[MEMORIAL]: Repercussões do processo de independência de Angola na Boa Nova

Capa da edição dedicada a Angola, a três meses da independência. Boa Nova, agosto-setembro de 1975.

(Eva Dias) – Angola foi o primeiro território africano sob domínio português a iniciar a luta armada pela independência, em 1961, e o último a conquistá-la, em 11 de novembro de 1975. O processo de descolonização teve repercussão nas páginas da revista Boa Nova, refletindo o envolvimento dos missionários da Sociedade Missionária Portuguesa, presentes no país desde 1970.

Em maio de 1974, os bispos angolanos publicaram uma nota pastoral saudando a Junta de Salvação Nacional portuguesa e apelando ao fim da guerra colonial, pedindo diálogo entre os grupos em conflito (BN, jul.-ago., pp.56-57). Em junho, através da carta “Momento Cristão de Angola”, o episcopado delineou quatro eixos fundamentais do ponto de situação do país: o papel da Igreja na conjuntura política, a construção e garantia da paz, e o merecimento da liberdade. A Igreja felicitava o reconhecimento do direito do povo angolano de escolher o seu futuro e apelava à justiça e à verdade como fundamentos da paz (idem, pp.60-63).

Em Portugal, o Encontro de Institutos Missionários realizado em Coimbra, entre 3 e 5 de junho de 1974, propôs uma declaração conjunta sobre a posição da Igreja na nova conjuntura sociopolítica (BN, jul.-ago., pp. 67-68). A proposta resultou no documento “Urge repensar a Missão. Missionários Hoje”, publicado na edição de setembro de 1974 (idem, pp.11-13). Paralelamente, a Sociedade Missionária Portuguesa reviu em profundidade a sua atuação, definindo novas diretrizes na III Assembleia Geral (Valadares, 11 de julho-28 de agosto de 1974), expressas no texto “Para um compromisso cada vez mais evangélico ao serviço das igrejas locais”(BN, out. 1974, pp.11-20).
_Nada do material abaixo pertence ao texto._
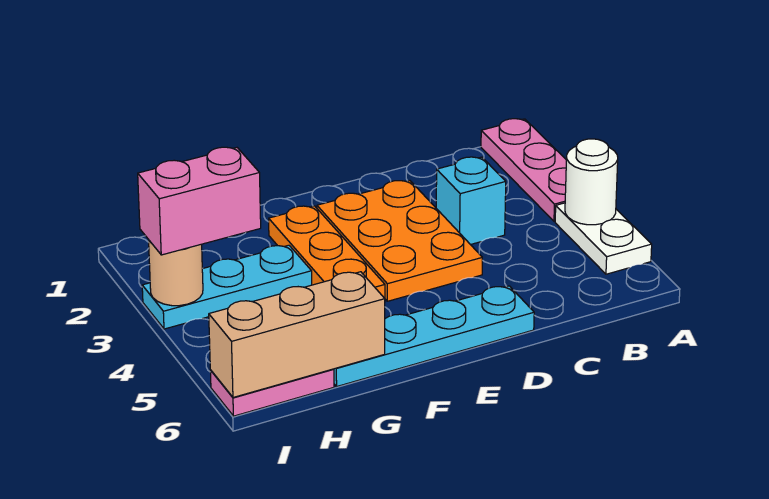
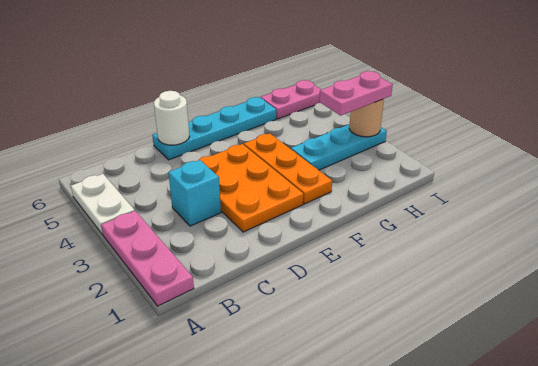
white 1x1 round brick [565,139,618,225] -> white 1x1 round brick moved to [154,91,189,145]
tan 1x3 brick [209,272,385,397] -> none
pink 1x2 brick [138,147,261,255] -> pink 1x2 plate [319,71,393,116]

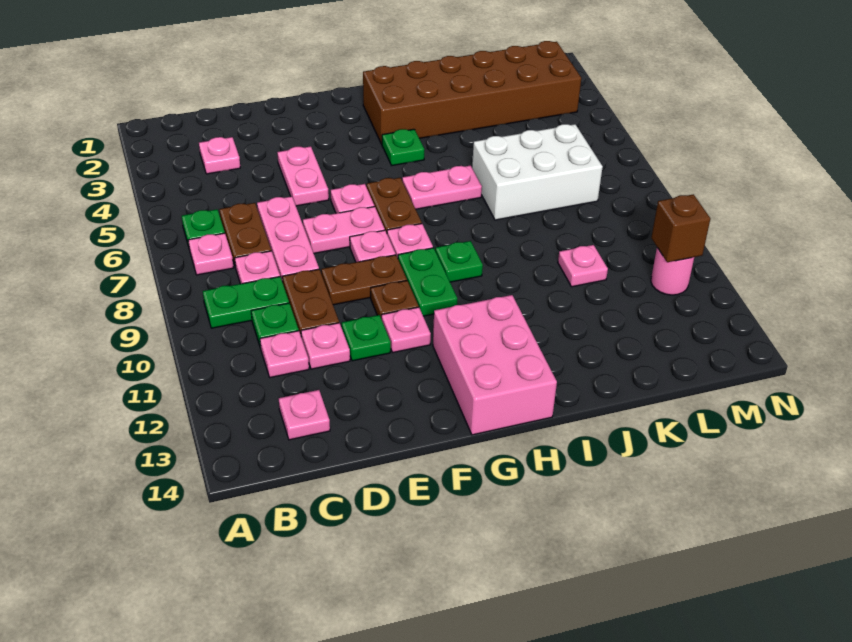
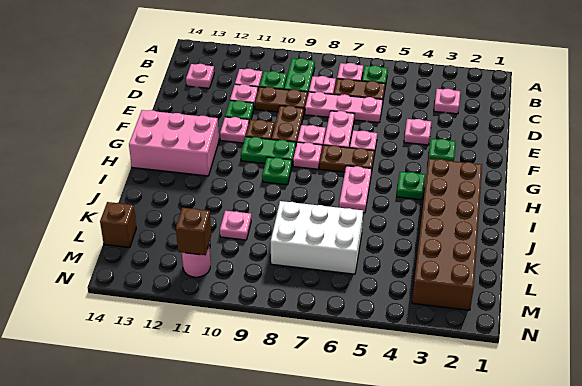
pink 1x2 plate [277,146,329,206] -> pink 1x1 plate [404,119,431,145]
none -> green 1x1 plate [429,139,456,161]
white 2x3 brick [472,124,603,220] -> white 2x3 brick turned to [271,201,363,274]
none -> brown 1x1 brick [100,202,136,248]

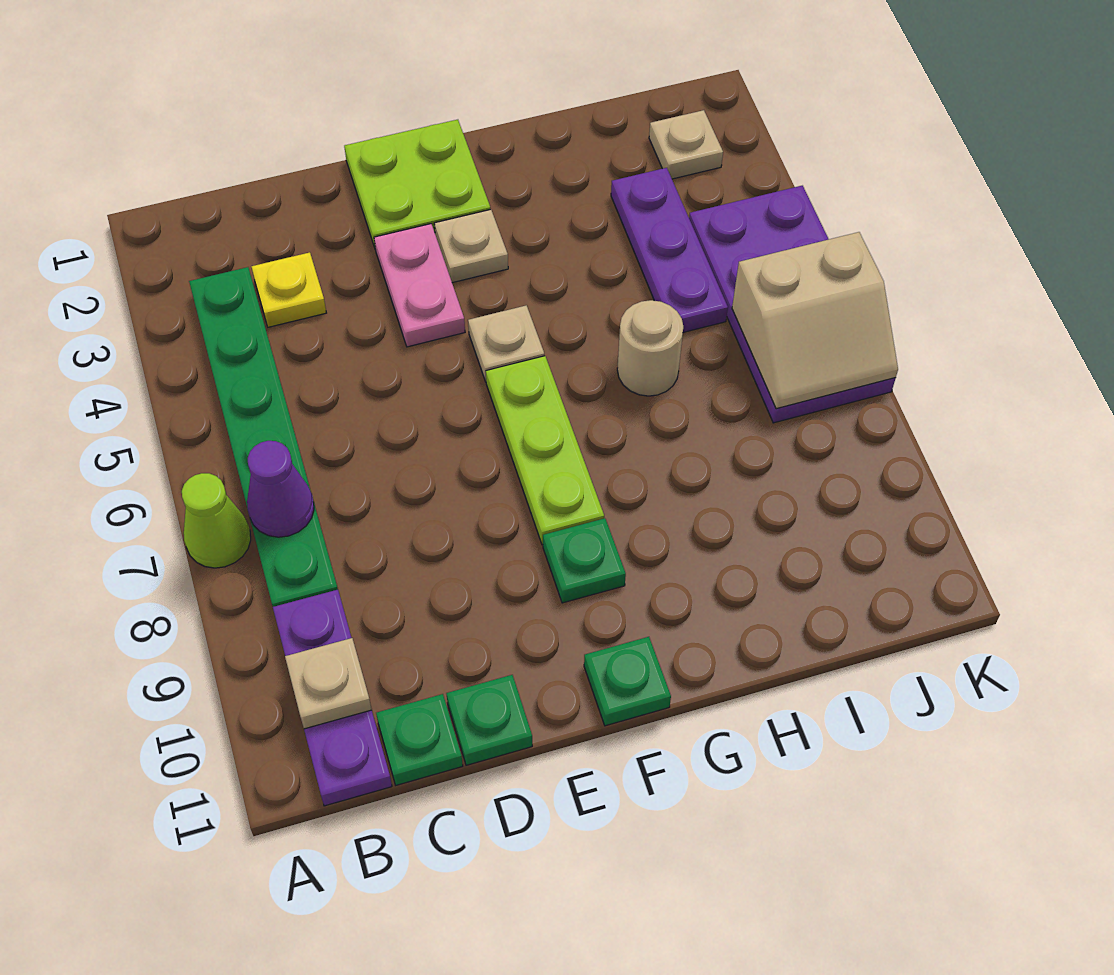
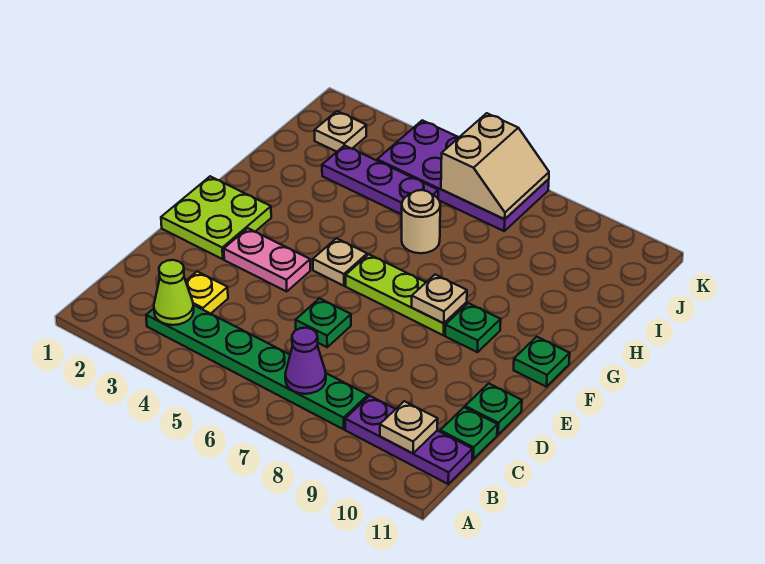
lime 1x1 cone [182,473,251,568] -> lime 1x1 cone moved to [154,260,194,325]
none -> green 1x1 plate [296,298,351,347]
tan 1x1 plate [434,209,508,283] -> tan 1x1 plate moved to [412,275,467,323]

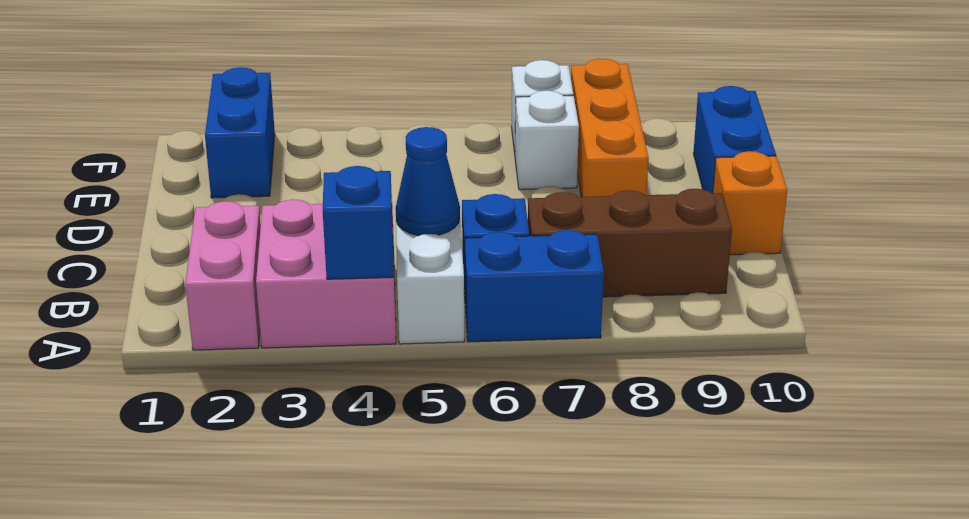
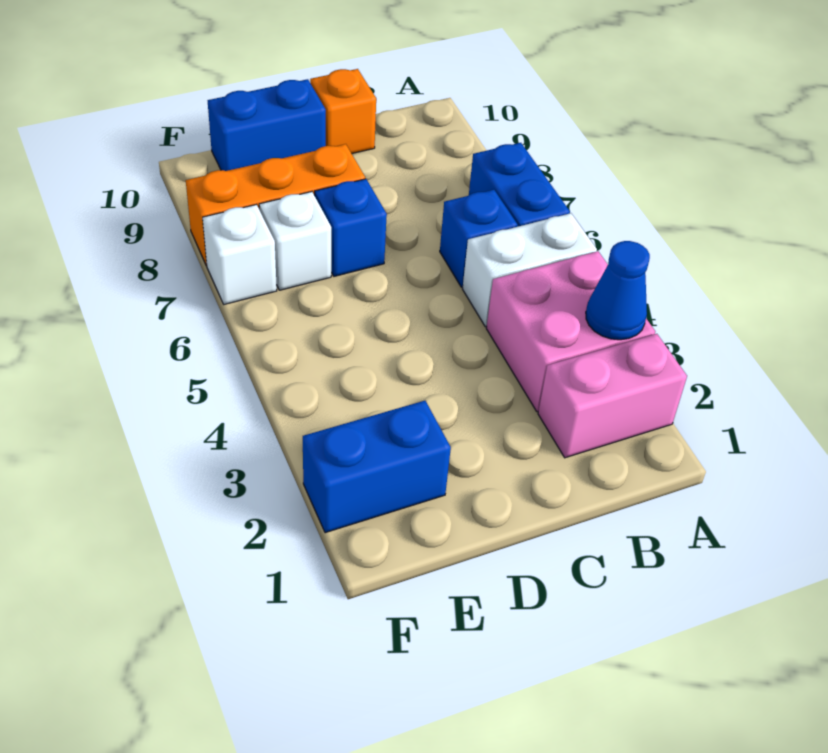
blue 1x1 brick [323,166,394,279] -> blue 1x1 brick moved to [315,179,387,276]
blue 1x1 cone [396,127,460,236] -> blue 1x1 cone moved to [586,241,650,340]
brown 1x3 brick [528,189,732,297] -> none

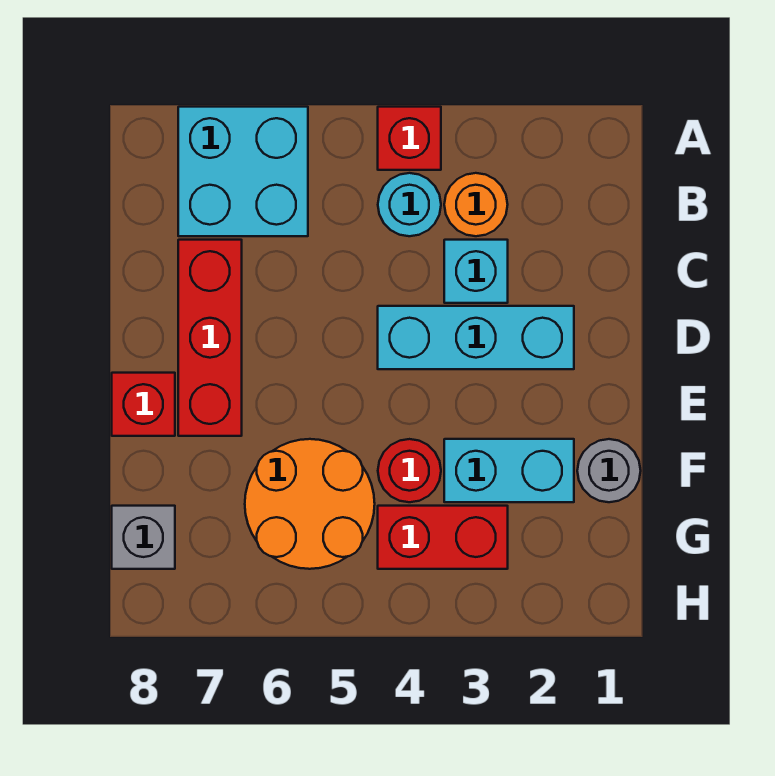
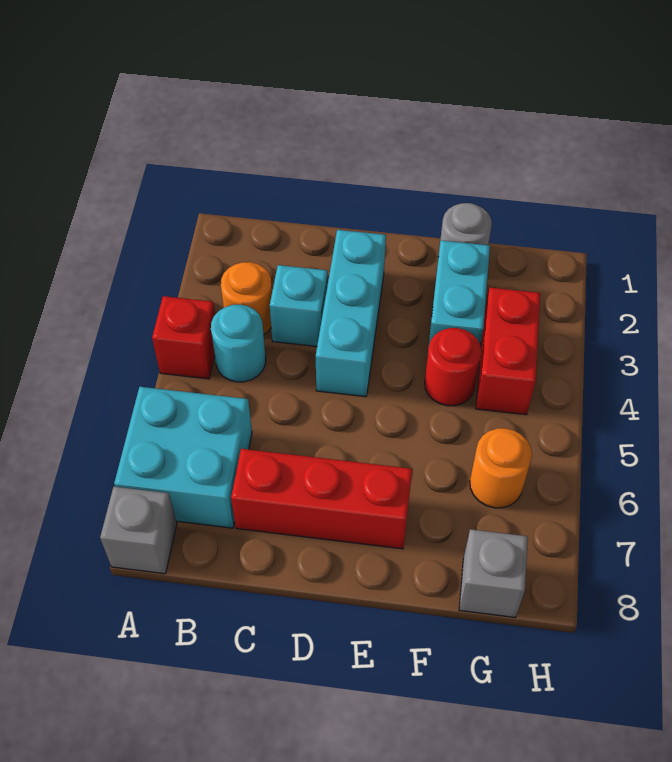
none -> grey 1x1 brick [100,487,177,574]
red 1x1 brick [112,373,175,436] -> none
orange 2x2 round brick [245,439,375,569] -> orange 1x1 round brick [470,428,532,508]

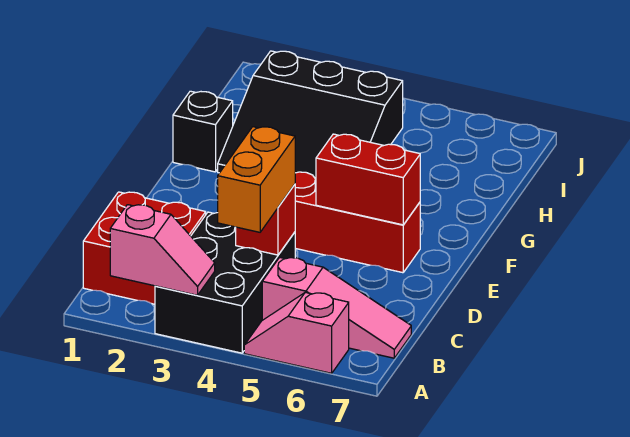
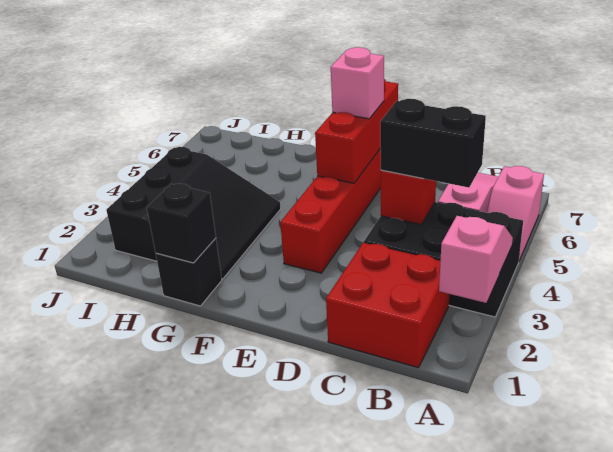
orange 1x2 brick [218,127,295,232] -> black 1x2 brick [380,99,486,188]
red 1x2 brick [316,134,420,225] -> red 1x3 brick [315,79,398,183]
none -> pink 1x1 brick [331,47,384,119]
none -> black 1x1 brick [147,184,216,263]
A independência de Angola foi precedida por acordos entre o governo português e os três principais movimentos de libertação: FNLA, MPLA e UNITA (BN, mar. 1975, pp.11-13). A expectativa gerada pela transição refletiu-se no número especial da Boa Nova, com destaque para temas como “A Igreja em Angola”, “A mulher angolana numa Angola livre” e “Uma Igreja nova para uma Angola nova” (BN, ago.-set. 1975).

Notícia do nascimento de Angola como país independente, em 11 novembro de 1975. Boa Nova, dezembro de 1975, p. 5

A africanização da hierarquia eclesiástica foi um marco da autonomia da Igreja angolana. Bispos portugueses como D. Manuel Nunes Gabriel e D. Américo Henriques renunciaram aos seus cargos (BN, fev. 1976, p.15; ago.-set. 1976, p.13), e a Santa Sé aprovou uma profunda remodelação eclesiástica, reconhecendo o fortalecimento da Igreja local (BN, mai. 1977, p.7). A Carta Pastoral de 29 de junho de 1976 sobre a Evangelização de Angola traçava de modo auspicioso o ponto de situação da missionação do país (BN, nov. 1976, pp.6-9). Contudo, apesar da liberdade religiosa permitida pelo governo, os bispos angolanos mostravam-se atentos aos abusos e infrações cometidas pelos movimentos e autoridades (Nota Pastoral de 22 de novembro de 1976, BN, fev. 1977, p.16). 

Apesar da independência, a ocupação e usurpação dos bens das missões e a guerra civil subsequente, trouxe grandes desafios às populações e aos missionários. Alguns foram raptados (P. Laurindo Neto e P. José da Silva Mendes); outros impedidos de comunicar e circular, devido às guerrilhas (“Missionários em Angola escrevem”, abr. 1976, pp.15-16); outros martirizados, como o P. Manuel Armindo Lima (3 de fevereiro de 1982) e o Ir. Artur Paredes (6 de janeiro de 1985). Mesmo diante das adversidades, os missionários da Boa Nova aguentaram firmes, adaptando-se às novas contingências, acompanhando as comunidades em momentos decisivos, sendo muitas vezes a única voz ativa na defesa do povo angolano.